Sordid tales like "Mr. Goldfinger" come to life on the lips of bandleader Michael Gerner:
"A couple whores on the side are keeping daddy alive/ what's an old man to do... It ain't easy giving head to a man almost dead/ but sometimes green is a lucrative charm... Well, money and class are just a pain in the ass for me/ but if you stick it under my nose/ I'll sniff up and glow/ in the ecstasy."
These are the type of guys who "cook up a twenty for a breath of fresh air" ("Toby"), and sing about "feeling so much better even under the weather/ from the pills you stole from the rich girl on Bowery's medicine cabinet" ("Summer In The City").
While it's true VietNam would be nothing without the deranged mind and desperate delivery of Gerner, it's the subtleties that take this record to the next level. The lush strings on opener "Step On Inside," the blaring horns on "Apocalypse," cameos from Jenny Lewis (Rilo Kiley), Paz Lenchantin (A Perfect Circle), Jesse Carmichael (Maroon 5), and the fact that the whole thing was recorded 100-percent analog, it's the little things that make this record a very big deal.
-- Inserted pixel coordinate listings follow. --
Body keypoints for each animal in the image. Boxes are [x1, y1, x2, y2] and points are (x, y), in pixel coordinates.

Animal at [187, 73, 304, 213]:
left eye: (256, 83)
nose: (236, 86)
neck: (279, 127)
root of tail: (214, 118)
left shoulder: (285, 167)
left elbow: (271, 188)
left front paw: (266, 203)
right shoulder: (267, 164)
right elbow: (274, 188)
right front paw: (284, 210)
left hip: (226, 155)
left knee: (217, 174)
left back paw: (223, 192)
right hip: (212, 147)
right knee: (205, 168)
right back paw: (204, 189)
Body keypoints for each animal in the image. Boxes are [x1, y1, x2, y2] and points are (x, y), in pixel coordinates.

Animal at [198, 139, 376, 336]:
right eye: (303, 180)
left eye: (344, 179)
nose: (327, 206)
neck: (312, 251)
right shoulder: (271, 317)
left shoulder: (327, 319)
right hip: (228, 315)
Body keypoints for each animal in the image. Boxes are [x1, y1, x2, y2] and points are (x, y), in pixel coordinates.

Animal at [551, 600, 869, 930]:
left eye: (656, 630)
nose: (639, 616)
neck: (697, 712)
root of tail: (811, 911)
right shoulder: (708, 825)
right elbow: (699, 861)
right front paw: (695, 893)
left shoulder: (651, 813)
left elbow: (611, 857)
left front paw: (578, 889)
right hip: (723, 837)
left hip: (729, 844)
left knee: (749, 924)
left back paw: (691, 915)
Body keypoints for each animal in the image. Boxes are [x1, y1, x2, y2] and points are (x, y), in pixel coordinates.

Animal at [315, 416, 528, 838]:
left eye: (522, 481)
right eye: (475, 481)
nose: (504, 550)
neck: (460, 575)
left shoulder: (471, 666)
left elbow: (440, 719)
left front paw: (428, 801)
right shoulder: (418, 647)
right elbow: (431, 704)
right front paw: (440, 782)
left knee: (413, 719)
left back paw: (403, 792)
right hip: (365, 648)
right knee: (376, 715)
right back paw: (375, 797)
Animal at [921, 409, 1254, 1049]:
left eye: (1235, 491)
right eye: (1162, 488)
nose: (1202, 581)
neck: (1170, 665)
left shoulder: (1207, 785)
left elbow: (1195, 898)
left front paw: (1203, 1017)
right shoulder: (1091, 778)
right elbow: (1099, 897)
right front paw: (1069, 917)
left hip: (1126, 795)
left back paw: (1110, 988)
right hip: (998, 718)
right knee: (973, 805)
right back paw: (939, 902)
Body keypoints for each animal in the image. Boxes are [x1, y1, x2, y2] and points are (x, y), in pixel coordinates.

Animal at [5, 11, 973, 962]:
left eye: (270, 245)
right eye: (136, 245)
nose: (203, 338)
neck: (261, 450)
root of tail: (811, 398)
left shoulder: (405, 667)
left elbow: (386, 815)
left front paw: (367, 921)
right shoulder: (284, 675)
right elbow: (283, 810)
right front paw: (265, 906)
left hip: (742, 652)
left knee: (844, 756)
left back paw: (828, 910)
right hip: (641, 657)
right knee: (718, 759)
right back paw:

VietNam is living the music they make. Everything, from the look to their back story to the name, screams SEX, DRUGS AND ROCK & ROLL! There's nothing overly brilliant, and it's not even all that original, but by drafting the glory of yesteryear's rock heroes and tweaking it to present day Brooklyn, VietNam has made an album as good as anything that's hit the streets in the past six months. All you really need to know is that VietNam is dirty like a night with some girl you met at a bar who doesn't even care that you don't know her name. Yeah, it feels just that good.